The CDPA requires businesses to comply with consumer requests to invoke their rights to their data, allowing consumers to access, correct, delete, or obtain a copy of personal information and opt out of processing data. Businesses must comply with these requests within 45 days of receiving the request and may have an additional 45 day extension when deemed reasonably necessary.

In addition, the law establishes an appeal process for consumers if their request is denied and businesses must respond to appeals within 60 days of receiving the appeal. If denied, the companies are required to give consumers notice of the denied appeal and provide them an option to submit a complaint to the Virginia Attorney General’s Office.

Furthermore, the law requires businesses to provide privacy notices of how the company uses their data, the purpose of using personal data, how consumers may invoke their rights under the CDPA, what is collected, and the third parties that share the personal information. The law further outlines additional requirements and specifications that businesses must comply with under the law.

 

How Does the CDPA Differ From the California Consumer Privacy Act?

Virginia is the second state to enact consumer protection and privacy legislation after the state of California enacted the California Consumer Privacy Act (CCPA) in 2018. However, the Virginia act does not have a revenue threshold, unlike the CCPA which applies to businesses with an annual gross revenue in excess of $25 million. The CDPA also doubles the number of residents’ data that must be collected or processed before the law applies to such businesses. The CCPA requires a minimum of 50,000 consumers compared to the CDPA, which requires at least 100,000 consumers. In addition, the California Consumer Privacy Act includes employee data rather than exempting it, as directed by the Virginia version of the act.
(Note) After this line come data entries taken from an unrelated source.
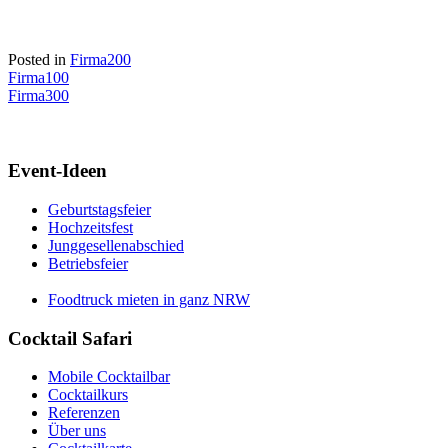
Posted in
Firma200
Beitrags-
Firma100
Firma300
Navigation
Event-Ideen
Geburtstagsfeier
Hochzeitsfest
Junggesellenabschied
Betriebsfeier
Foodtruck mieten in ganz NRW
Cocktail Safari
Mobile Cocktailbar
Cocktailkurs
Referenzen
Über uns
Between the two acts, the definition of “sale” is also different. The CCPA defines “sale” as means of selling, renting, releasing, or by other means, consumer data to a third party for monetary value or other compensation. As defined by the CDPA, a “sale” is simply exchanging personal data for profit to a third party. Under Virginia law, the selling of personal data is narrowly defined as an exchange for monetary consideration, while the CCPA’s broader definition includes monetary consideration or other valuable considerations.
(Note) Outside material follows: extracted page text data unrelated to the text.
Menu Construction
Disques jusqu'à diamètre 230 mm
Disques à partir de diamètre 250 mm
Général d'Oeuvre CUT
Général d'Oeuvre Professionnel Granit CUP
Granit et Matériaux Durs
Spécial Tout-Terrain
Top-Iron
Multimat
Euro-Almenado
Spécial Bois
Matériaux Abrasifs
Ultimately, the Virginia Consumer Data Protection Act is a part of state efforts to implement oversight and regulations of how companies control and use consumer data. While this act is the second of its kind, the CDPA is not identical to the California law. As concerns grow over data privacy and multiple states seek legislation, comprehensive consumer data privacy policy will continue to impact consumers and businesses across the United States. Until other states pass legislation and the law goes into effect, it is important that businesses and companies understand these laws and how they will impact their business moving forward.